Gardner was involved in numerous gun and sword fights during his career. He was described as being six-foot, with a long beard, an all around warrior and fighter. Gardner was known to have saved the City of Lahore in 1841 when his comrades were killed or fled and he fired the guns that killed 300 enemies in the courtyard of Hazuri Bagh. He was present when Dhian Singh burst into the chambers of Maharaja Kharak Singh and murdered his favorite advisor.

Gardner remained in the service of the Maharajas as they came and went, and witnessed the fall of the Punjab as a sovereign kingdom. This he vividly described in his book on the Fall of the Sikh Empire.

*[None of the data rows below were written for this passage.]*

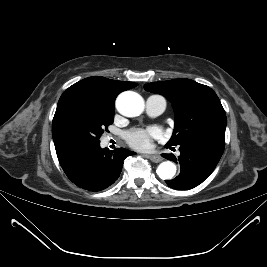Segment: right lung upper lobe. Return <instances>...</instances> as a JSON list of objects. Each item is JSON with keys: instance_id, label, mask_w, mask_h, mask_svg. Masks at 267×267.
<instances>
[{"instance_id": "obj_1", "label": "right lung upper lobe", "mask_w": 267, "mask_h": 267, "mask_svg": "<svg viewBox=\"0 0 267 267\" xmlns=\"http://www.w3.org/2000/svg\"><path fill=\"white\" fill-rule=\"evenodd\" d=\"M137 86L134 82H123L94 76L83 79L69 87L62 95L77 90H90L97 93L105 101L114 104L119 93Z\"/></svg>"}]
</instances>
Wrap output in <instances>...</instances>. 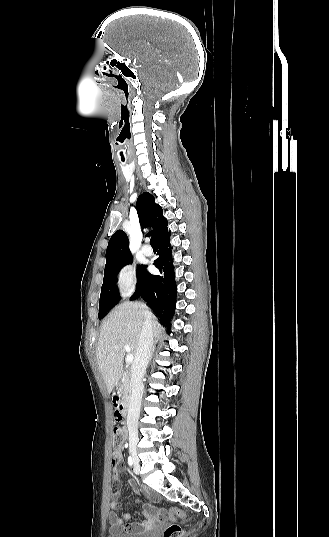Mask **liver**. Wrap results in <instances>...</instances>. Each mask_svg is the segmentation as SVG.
<instances>
[{
	"label": "liver",
	"instance_id": "liver-1",
	"mask_svg": "<svg viewBox=\"0 0 329 537\" xmlns=\"http://www.w3.org/2000/svg\"><path fill=\"white\" fill-rule=\"evenodd\" d=\"M151 318L155 337L162 327L147 308L137 302H124L117 306L102 322L96 357L108 393L119 382L125 356L124 345H129L131 355H135L145 315Z\"/></svg>",
	"mask_w": 329,
	"mask_h": 537
}]
</instances>
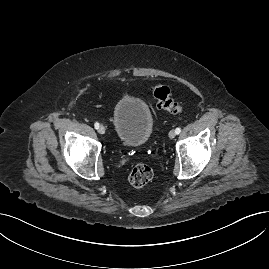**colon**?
I'll use <instances>...</instances> for the list:
<instances>
[{"instance_id":"1","label":"colon","mask_w":269,"mask_h":269,"mask_svg":"<svg viewBox=\"0 0 269 269\" xmlns=\"http://www.w3.org/2000/svg\"><path fill=\"white\" fill-rule=\"evenodd\" d=\"M154 97L160 109L172 114H179L183 106L172 98L170 89L164 85H156L153 88ZM153 177L152 169L146 164L136 165L129 174L130 183L136 188L145 187Z\"/></svg>"}]
</instances>
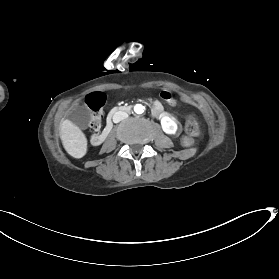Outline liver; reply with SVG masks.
<instances>
[{"instance_id":"liver-1","label":"liver","mask_w":279,"mask_h":279,"mask_svg":"<svg viewBox=\"0 0 279 279\" xmlns=\"http://www.w3.org/2000/svg\"><path fill=\"white\" fill-rule=\"evenodd\" d=\"M60 138L63 147L74 158H82L87 151V139L78 126L70 120L62 121L60 125Z\"/></svg>"}]
</instances>
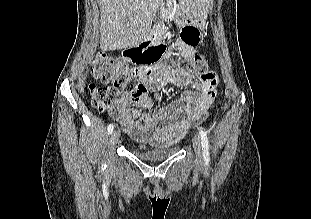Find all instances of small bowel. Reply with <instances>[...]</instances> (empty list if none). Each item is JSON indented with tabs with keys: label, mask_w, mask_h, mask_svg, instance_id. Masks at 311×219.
I'll list each match as a JSON object with an SVG mask.
<instances>
[{
	"label": "small bowel",
	"mask_w": 311,
	"mask_h": 219,
	"mask_svg": "<svg viewBox=\"0 0 311 219\" xmlns=\"http://www.w3.org/2000/svg\"><path fill=\"white\" fill-rule=\"evenodd\" d=\"M191 28L195 38L198 39V31L194 27ZM194 47L195 43L179 39L158 62L147 67L139 66L133 70L135 76L153 92L168 83L183 87L188 80L198 83V91H182L176 100L156 108L152 113L140 112L128 100H123L116 108H106L109 115L132 139L141 143L169 145L179 140L190 125L207 114L217 95V74L211 71L200 79H194L180 70L171 71L164 66L165 61L176 52L191 57L195 52Z\"/></svg>",
	"instance_id": "small-bowel-1"
}]
</instances>
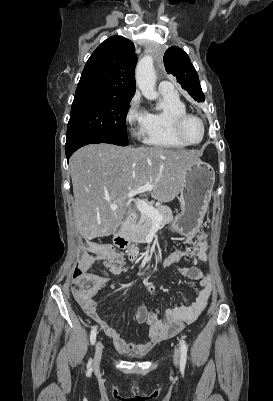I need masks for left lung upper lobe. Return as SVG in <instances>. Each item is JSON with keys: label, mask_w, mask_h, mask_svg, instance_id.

He is described as continuing to suffer the effects of fourteen wounds in later life. He is supposed to have been difficult to understand due "variously to his lack of teeth, his liking for alcohol, his considerable age or the sing-song lilt of his rusty English; it could equally have been caused by the gash in his throat which was the most obvious of his many wounds and which obliged him to clamp a pair of forceps to his neck whenever he ate or drank."

==Works==

Gardner kept a journal, much of which was lost. Extracts were published in 1853, and attracted controversy. His exploits were so bizarre that the geographer Sir Henry Yule disbelieved them. In later life, Gardner related his adventures to several prospective biographers, and after his death the surviving material was published in Soldier and Traveller: memoirs of Alexander Gardner; edited by Major Hugh Pearse.

==In fiction==

Gardner appears as a major supporting character in the 1990 novel Flashman and the Mountain of Light. Parts of his journey, particularly his visit to Kafiristan, were added to the 1975 film The Man Who Would Be King.